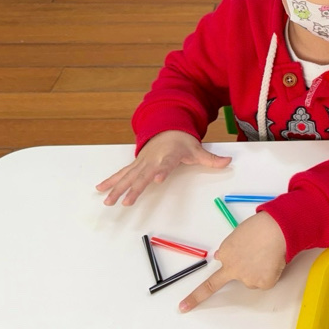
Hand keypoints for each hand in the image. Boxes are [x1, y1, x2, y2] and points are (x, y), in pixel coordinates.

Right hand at [96, 130, 231, 205]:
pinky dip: (111, 180)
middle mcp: (152, 159)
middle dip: (133, 189)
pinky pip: (122, 173)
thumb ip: (211, 159)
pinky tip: (100, 189)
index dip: (161, 171)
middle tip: (126, 202)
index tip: (157, 179)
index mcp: (168, 155)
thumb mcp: (197, 150)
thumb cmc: (182, 141)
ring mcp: (142, 162)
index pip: (165, 164)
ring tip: (108, 201)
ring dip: (117, 189)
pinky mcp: (136, 164)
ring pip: (128, 176)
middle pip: (142, 175)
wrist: (167, 127)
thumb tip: (228, 162)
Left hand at [179, 211, 286, 311]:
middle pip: (239, 277)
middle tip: (255, 258)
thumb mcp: (236, 235)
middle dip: (246, 270)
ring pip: (254, 280)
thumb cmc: (259, 227)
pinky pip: (267, 282)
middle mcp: (234, 270)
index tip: (184, 307)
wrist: (276, 229)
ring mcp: (248, 278)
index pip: (209, 282)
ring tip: (267, 252)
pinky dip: (271, 273)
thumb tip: (223, 257)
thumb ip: (228, 250)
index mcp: (225, 256)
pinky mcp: (263, 283)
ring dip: (261, 270)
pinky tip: (274, 260)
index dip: (196, 297)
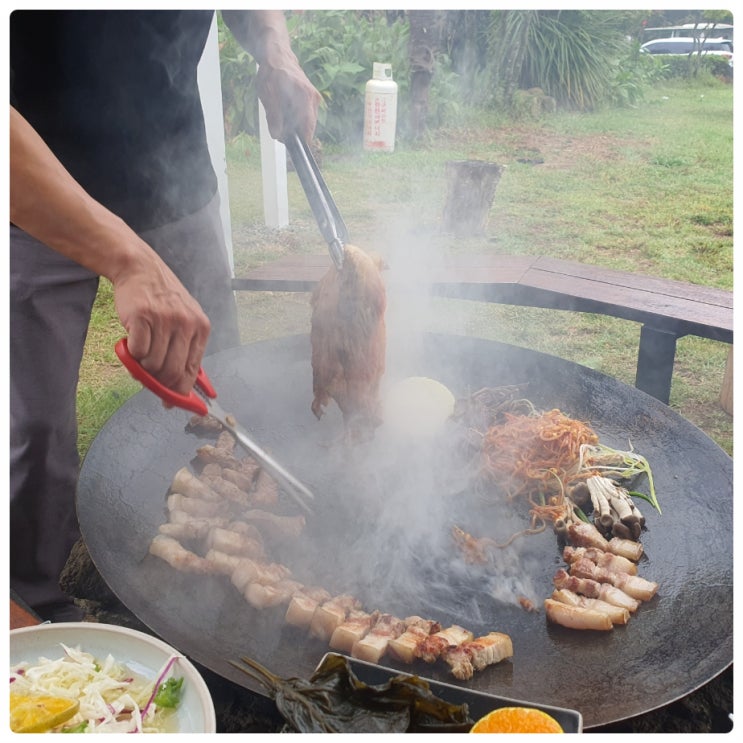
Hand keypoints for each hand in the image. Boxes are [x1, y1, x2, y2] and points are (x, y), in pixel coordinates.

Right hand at [112, 251, 210, 395]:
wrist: (140, 269)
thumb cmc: (162, 299)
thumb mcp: (185, 320)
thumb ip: (186, 350)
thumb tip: (181, 388)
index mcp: (201, 328)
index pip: (192, 370)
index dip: (181, 391)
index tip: (171, 402)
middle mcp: (186, 324)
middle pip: (172, 372)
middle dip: (158, 382)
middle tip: (147, 378)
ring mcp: (165, 320)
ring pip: (153, 364)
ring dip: (142, 366)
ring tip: (140, 352)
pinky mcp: (142, 317)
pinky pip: (137, 352)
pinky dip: (132, 354)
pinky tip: (132, 341)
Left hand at [256, 50, 321, 142]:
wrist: (278, 55)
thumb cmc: (271, 73)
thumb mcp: (267, 95)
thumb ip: (273, 117)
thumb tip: (278, 136)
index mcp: (305, 98)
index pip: (308, 130)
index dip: (299, 140)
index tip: (287, 142)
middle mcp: (314, 99)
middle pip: (308, 127)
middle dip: (293, 131)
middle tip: (278, 126)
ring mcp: (315, 99)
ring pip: (307, 122)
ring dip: (294, 124)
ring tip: (280, 113)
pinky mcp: (312, 98)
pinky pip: (306, 115)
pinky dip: (295, 117)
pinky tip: (285, 108)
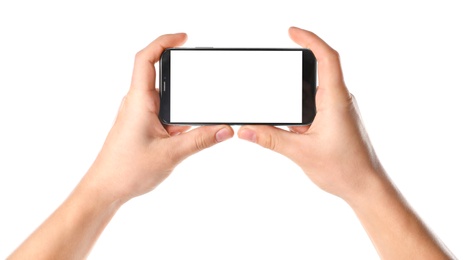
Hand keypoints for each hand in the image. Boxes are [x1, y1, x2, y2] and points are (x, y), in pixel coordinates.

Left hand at [85, 33, 233, 202]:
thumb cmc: (126, 170)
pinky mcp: (142, 126)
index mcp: (139, 101)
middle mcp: (137, 103)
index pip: (146, 59)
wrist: (105, 189)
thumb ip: (201, 140)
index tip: (183, 39)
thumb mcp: (171, 154)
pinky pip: (164, 113)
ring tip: (195, 115)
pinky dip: (178, 118)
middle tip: (202, 77)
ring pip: (165, 98)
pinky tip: (186, 134)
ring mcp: (139, 114)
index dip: (164, 42)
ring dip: (181, 104)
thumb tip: (225, 129)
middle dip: (183, 77)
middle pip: (161, 76)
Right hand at [238, 27, 381, 202]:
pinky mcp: (335, 121)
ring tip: (289, 121)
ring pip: (312, 94)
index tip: (292, 33)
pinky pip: (314, 108)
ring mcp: (338, 110)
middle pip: (316, 73)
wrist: (366, 187)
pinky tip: (295, 132)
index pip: (327, 58)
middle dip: (294, 75)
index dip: (310, 40)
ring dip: (296, 103)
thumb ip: (271, 139)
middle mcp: (339, 100)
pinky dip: (301, 114)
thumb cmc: (345, 169)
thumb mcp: (301, 152)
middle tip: (278, 77)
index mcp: (335, 100)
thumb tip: (247, 130)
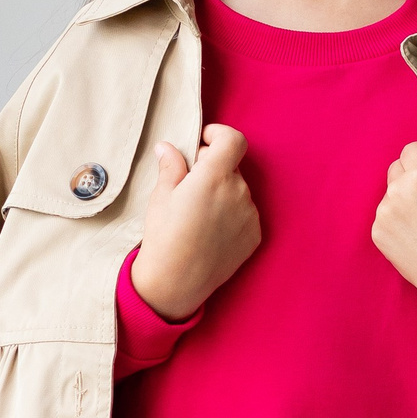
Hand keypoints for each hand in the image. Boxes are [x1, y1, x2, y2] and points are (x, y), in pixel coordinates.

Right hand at [129, 125, 260, 320]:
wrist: (176, 282)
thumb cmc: (164, 237)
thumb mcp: (161, 196)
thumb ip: (171, 166)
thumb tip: (168, 148)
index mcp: (215, 176)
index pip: (233, 139)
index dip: (219, 135)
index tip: (204, 142)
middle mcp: (239, 192)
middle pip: (232, 166)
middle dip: (213, 168)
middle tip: (189, 185)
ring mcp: (250, 214)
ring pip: (238, 190)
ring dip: (223, 192)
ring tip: (198, 214)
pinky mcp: (255, 235)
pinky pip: (245, 213)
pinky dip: (232, 214)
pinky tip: (211, 230)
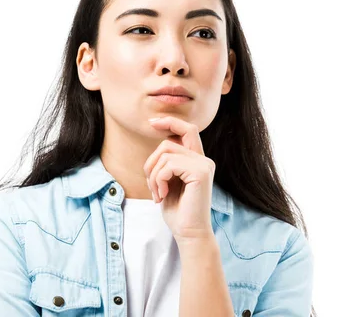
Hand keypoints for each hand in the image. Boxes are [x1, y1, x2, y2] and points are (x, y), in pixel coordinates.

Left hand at [143, 116, 215, 242]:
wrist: (189, 234)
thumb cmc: (178, 211)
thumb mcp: (169, 182)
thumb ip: (169, 162)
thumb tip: (162, 141)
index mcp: (197, 161)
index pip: (187, 129)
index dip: (170, 122)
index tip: (152, 123)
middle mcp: (204, 160)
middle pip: (167, 143)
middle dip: (151, 163)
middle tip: (151, 185)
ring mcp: (204, 165)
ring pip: (165, 153)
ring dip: (153, 175)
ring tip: (157, 193)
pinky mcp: (201, 173)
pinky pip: (168, 165)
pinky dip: (158, 180)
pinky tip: (162, 196)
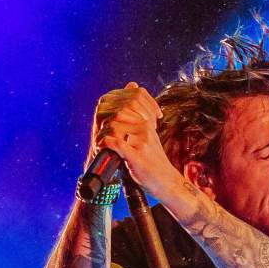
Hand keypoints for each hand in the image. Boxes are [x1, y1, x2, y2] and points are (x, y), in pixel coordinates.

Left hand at [89, 82, 177, 198]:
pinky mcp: (137, 156)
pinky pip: (117, 143)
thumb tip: (133, 85)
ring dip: (104, 133)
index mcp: (147, 122)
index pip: (128, 101)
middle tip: (102, 132)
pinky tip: (105, 148)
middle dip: (105, 121)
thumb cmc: (154, 159)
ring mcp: (142, 141)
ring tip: (102, 142)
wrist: (166, 182)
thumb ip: (138, 111)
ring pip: (115, 125)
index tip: (108, 123)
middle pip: (119, 111)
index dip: (112, 109)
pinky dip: (107, 145)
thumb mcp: (147, 132)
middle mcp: (146, 128)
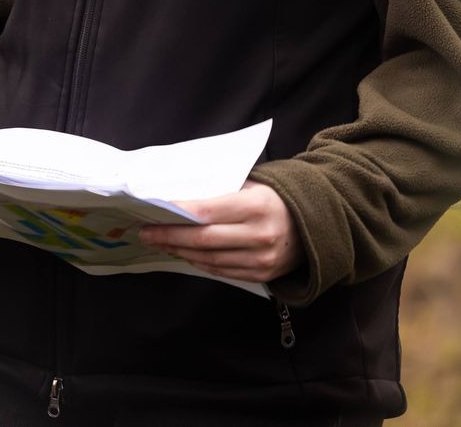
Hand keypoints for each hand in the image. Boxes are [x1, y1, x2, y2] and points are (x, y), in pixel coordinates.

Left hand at [137, 180, 302, 283]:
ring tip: (160, 242)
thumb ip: (221, 191)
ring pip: (210, 259)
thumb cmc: (275, 199)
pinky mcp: (261, 275)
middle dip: (170, 236)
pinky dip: (200, 262)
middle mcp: (260, 235)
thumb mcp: (253, 185)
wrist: (314, 226)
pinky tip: (184, 253)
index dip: (178, 213)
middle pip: (204, 239)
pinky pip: (222, 271)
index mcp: (257, 205)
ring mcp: (262, 259)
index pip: (208, 211)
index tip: (155, 211)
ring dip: (180, 251)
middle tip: (146, 232)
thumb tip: (180, 196)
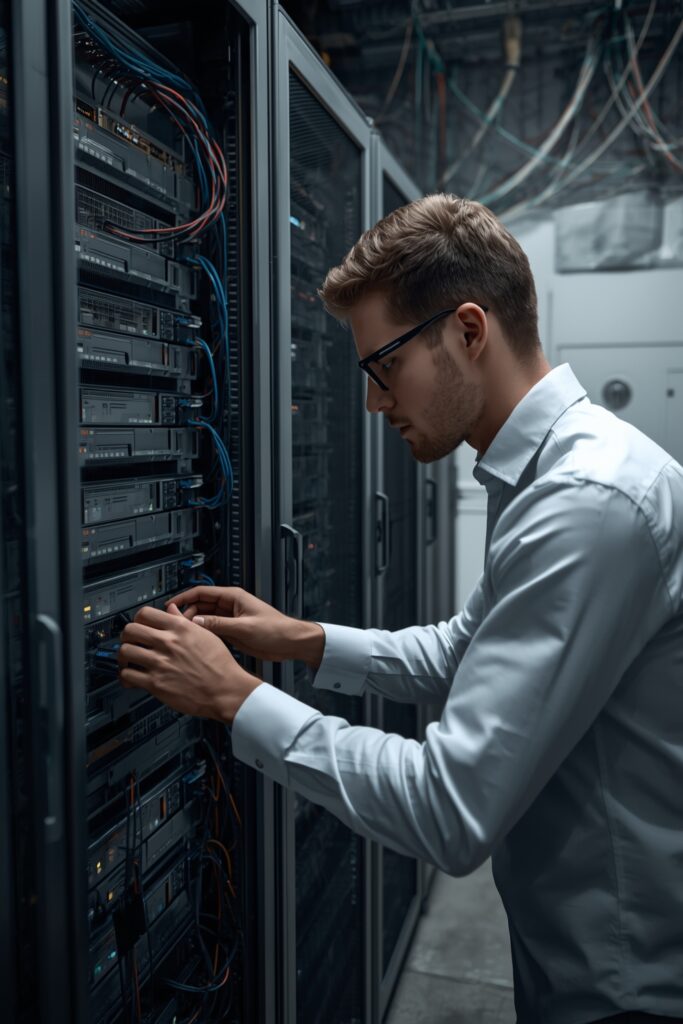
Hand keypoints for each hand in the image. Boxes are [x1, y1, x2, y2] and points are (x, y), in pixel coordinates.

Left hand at [118, 603, 261, 724]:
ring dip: (124, 657)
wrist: (226, 690)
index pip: (145, 613)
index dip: (138, 619)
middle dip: (127, 637)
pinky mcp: (156, 683)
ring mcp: (160, 663)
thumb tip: (171, 610)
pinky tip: (131, 678)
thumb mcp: (205, 634)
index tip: (139, 626)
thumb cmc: (220, 664)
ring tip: (128, 661)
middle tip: (131, 643)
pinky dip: (125, 677)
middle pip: (130, 630)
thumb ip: (184, 621)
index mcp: (180, 628)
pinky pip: (128, 676)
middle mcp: (168, 643)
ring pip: (125, 651)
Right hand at [165, 585, 325, 668]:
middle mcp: (230, 605)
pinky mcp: (233, 630)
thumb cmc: (276, 630)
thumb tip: (197, 622)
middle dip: (186, 612)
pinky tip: (195, 640)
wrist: (290, 642)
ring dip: (194, 624)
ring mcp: (231, 618)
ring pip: (205, 617)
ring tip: (181, 633)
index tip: (170, 605)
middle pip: (200, 605)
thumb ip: (219, 624)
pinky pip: (212, 628)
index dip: (184, 597)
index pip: (202, 592)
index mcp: (233, 597)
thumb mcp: (244, 628)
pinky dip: (203, 633)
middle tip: (174, 624)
··········
:: Brief ::
Would you please reproduce verbatim the run of lines that opens the listing and ends with the line holding "index mcp: (201, 328)", and only that run, leaving every picture out?

:: Task solution ::
Hand keypoints for each hand in the image. Boxes are [x1, y1, x2, y2] and points are (x, y), in pixel coordinates.

Right hand at [96, 130, 231, 205]:
pinky dip: (111, 180)
middle mcp: (152, 159)
middle dip: (133, 189)
pinky pip: (122, 173)
thumb ip: (211, 159)
pinky tip: (100, 189)
index dip: (161, 171)
middle tip: (126, 202)
index tip: (157, 179)
index mcp: (168, 155)
thumb mcp: (197, 150)
thumb cmc: (182, 141)
ring mcp: (142, 162)
index pip: (165, 164)
ring tip: (108, 201)
ring dip: (117, 189)
pinky mcp: (136, 164)
ring pip: (128, 176)
middle pip: (142, 175)
wrist: (167, 127)
thumb tip: (228, 162)
Left hand at [179, 211, 286, 311]:
middle pip: (239, 277)
middle tip: (255, 258)
thumb mcp: (236, 235)
middle dip: (246, 270)
ring pip: (254, 280)
thumb cmc: (259, 227)
pinky pip: (267, 282)
middle mcp: (234, 270)
index tip: (184, 307)
wrist: (276, 229)
ring mcp: (248, 278)
index pip: (209, 282)
ring tip: (267, 252)
pinky dip: (271, 273)
thumb tip: (223, 257)
thumb ip: (228, 250)
index mcp: (225, 256)
pinky mcp: (263, 283)
ring dip: (261, 270)
pinky tip: (274, 260)
index dip: (196, 297)
Hand keypoints for each hand in the image. Boxes are [x1, y1, x2, y2] and points are (x, y), in pixel coordinates.

Right hand at [112, 251, 210, 395]:
wrist: (140, 269)
thumb cmc: (162, 299)
thumb mcp: (185, 320)
thumb ip: (186, 350)
thumb tip: (181, 388)
index mcp: (201, 328)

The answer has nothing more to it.